The part of $\vec{v}$ that lies with a line orthogonal to $\ell$
is $\vec{v}-c_{\vec{p}}\vec{s}$.
What's compelling about pairing these two parts 
is that they don't interact, in that the projection of one into the line
spanned by the other is the zero vector.

\pause\bigskip\noindent\textit{Note:} 
We have not given a 
definition of `angle' in spaces
other than $\Re^n$'s,
so we will stick here to those spaces.
Extending the definitions to other spaces is perfectly possible but
we don't need them here.
\end{frame}




\begin{frame}
\df[def:ProjIntoLine]
\ExecuteMetaData[../map6.tex]{df:ProjIntoLine}

\ex
The projection of this $\Re^3$ vector into the line
\begin{equation*}
  \vec{v}=\colvec{1 \\ -2 \\ 1}
  \qquad
  L=\set{c\cdot\vec{s}=c\cdot\colvec{3 \\ 1 \\ 1}\suchthat c\in\Re}
\end{equation*}
is this vector.

— RECORDS —
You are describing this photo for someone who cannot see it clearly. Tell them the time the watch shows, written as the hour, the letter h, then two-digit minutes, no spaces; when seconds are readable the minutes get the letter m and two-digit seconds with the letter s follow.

---

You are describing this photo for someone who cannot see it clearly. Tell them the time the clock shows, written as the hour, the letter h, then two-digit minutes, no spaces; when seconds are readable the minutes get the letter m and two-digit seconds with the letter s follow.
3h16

— WHAT THE TASK ASKS —
In the linear algebra excerpt, why does the note say the discussion will stick to the spaces $\Re^n$?

— EXERCISE ANSWER —
A definition of "angle" has not been given in spaces other than $\Re^n$.